▸ **Task prompt**:
Tally how many lines in the entries below contain the string "name", treating uppercase and lowercase as different, and reply with that number alone.

▸ **Data supplied**:
■ ■ ■
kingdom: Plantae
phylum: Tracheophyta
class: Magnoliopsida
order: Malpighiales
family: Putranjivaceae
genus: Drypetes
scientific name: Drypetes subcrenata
■ ■ ■
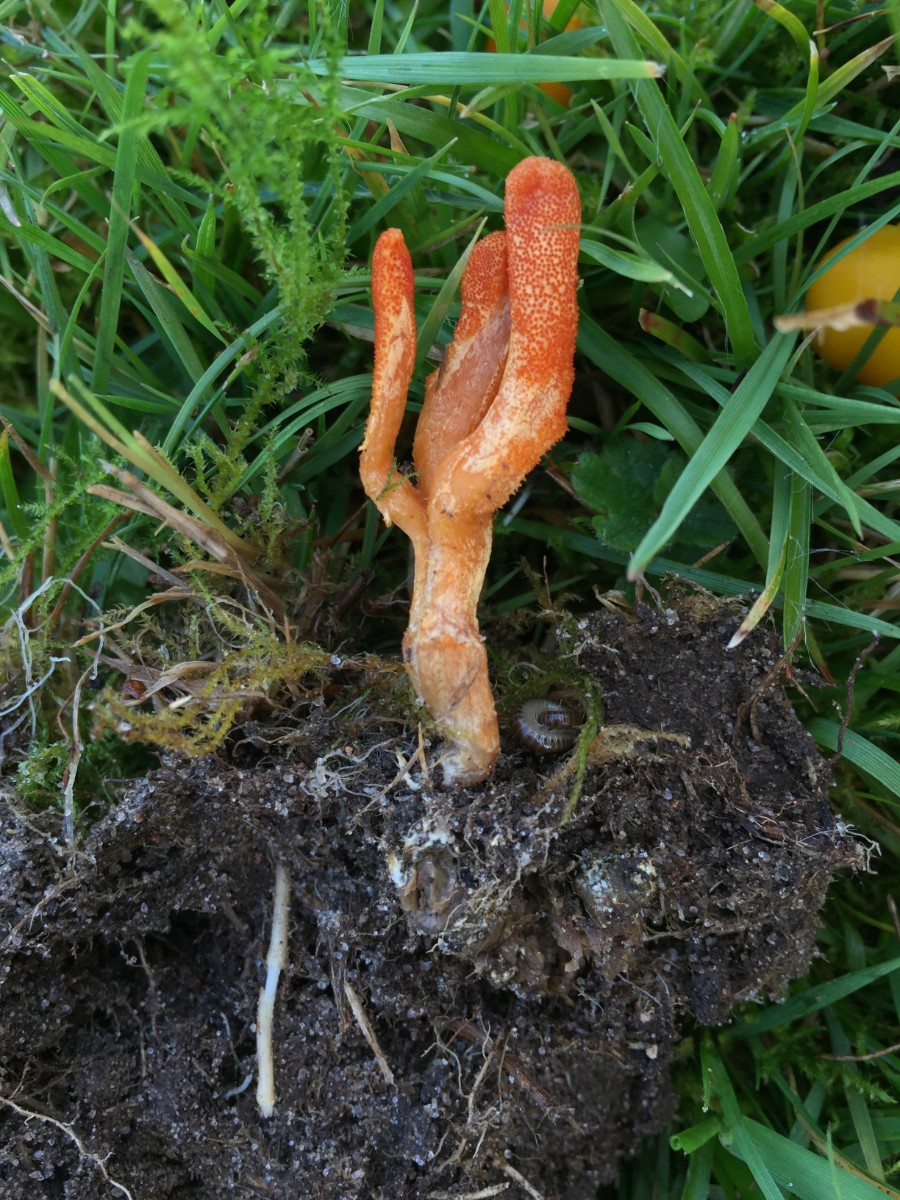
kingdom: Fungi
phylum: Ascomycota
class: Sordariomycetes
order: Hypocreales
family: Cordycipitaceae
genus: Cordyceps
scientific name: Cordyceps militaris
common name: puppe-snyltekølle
■ ■ ■
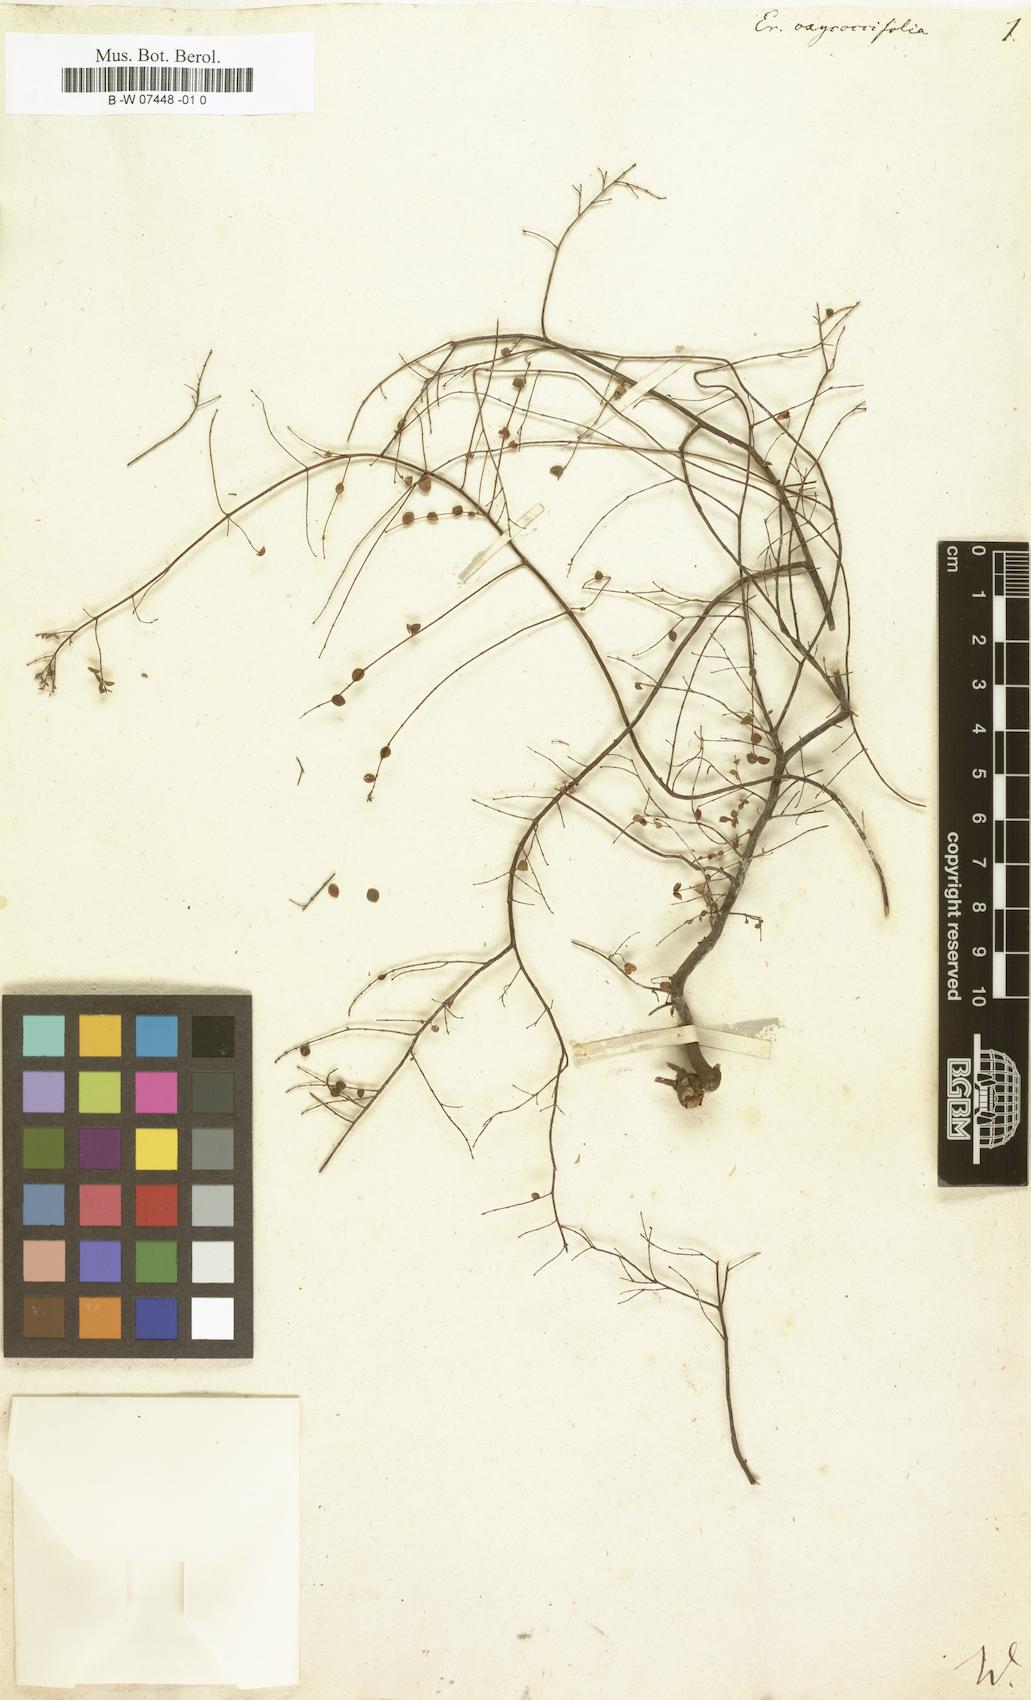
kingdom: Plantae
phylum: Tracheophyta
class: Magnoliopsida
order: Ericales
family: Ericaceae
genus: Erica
■ ■ ■
▸ **Response to this task**:
3